Jorge se puso a contemplar la bahía. Su rostro se había vuelto otra vez huraño.
– No le di bastante motivo como para que me castigara -dijo-. Pero lo peor de todo fue cuando papá dijo que eso de tener yo un perro en casa se había acabado; mamá se puso también de su parte y dijo que había que echar al perro. Yo me pasé varios días llorando, y eso que no me gusta llorar. Los chicos no lloran, y a mí me gusta ser como ellos.
– No creas: los chicos también lloran a veces -empezó a decir Ana, mirando a Dick, quien, tres o cuatro años atrás, había sido un perfecto llorón. Dick le dio un fuerte y significativo codazo y ella no volvió a hablar más del asunto.
Jorge miró a Ana.
– Los chicos no lloran -dijo obstinadamente-. Por lo menos yo no he visto llorar a ninguno y yo me aguanto siempre que tengo ganas de llorar. Llorar es cosa de críos. A pesar de todo, cuando me dijeron que tenía que despedirme de Timoteo, no lo pude evitar. Él también lloraba.
Los chicos contemplaron respetuosamente a Timoteo. Nunca, hasta entonces, habían conocido un perro que pudiese llorar.
– ¿Quieres decir que realmente lloraba? -preguntó Ana.
– No del todo -dijo Jorge-. Es demasiado orgulloso para eso. Lo que hizo fue ponerse a aullar y aullar con mucha pena, al darse cuenta de que por causa de él tenía yo el corazón destrozado. Entonces fue cuando me di cuenta de que nunca podría separarme de él.
– Y ¿qué ocurrió entonces? -preguntó Julián.

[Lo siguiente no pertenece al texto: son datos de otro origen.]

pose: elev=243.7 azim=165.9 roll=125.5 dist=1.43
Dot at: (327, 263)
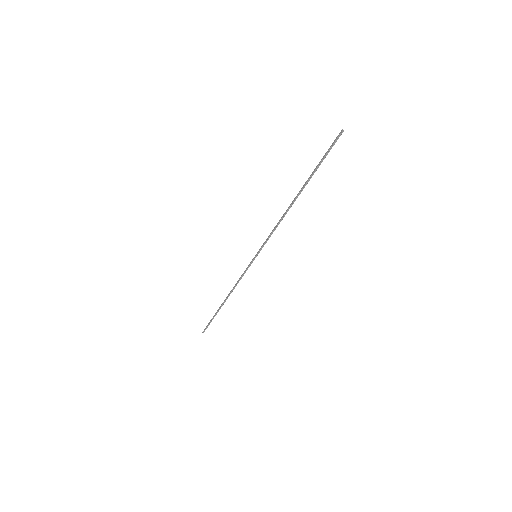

– Fui a ver a Alfredo, un muchacho pescador que conozco -dijo Jorge-. Y le dije que si quería guardarme el perro en su casa y que a cambio le daría yo todo el dinero que me dieran a mí. Aceptó el trato y desde entonces me guarda a Timoteo. Por eso yo no tengo nunca dinero: todo me lo gasto en el perro. ¡Qué caro me resultas! ¿Verdad, Tim?
– ¡Guau! -ladró Timoteo, dando media vuelta de un formidable salto. Julián le empezó a hacer cosquillas con la mano.
– Y ¿cómo te las arreglas cuando quieres comprar dulces o helados? -preguntó Ana, gran compradora de chucherías.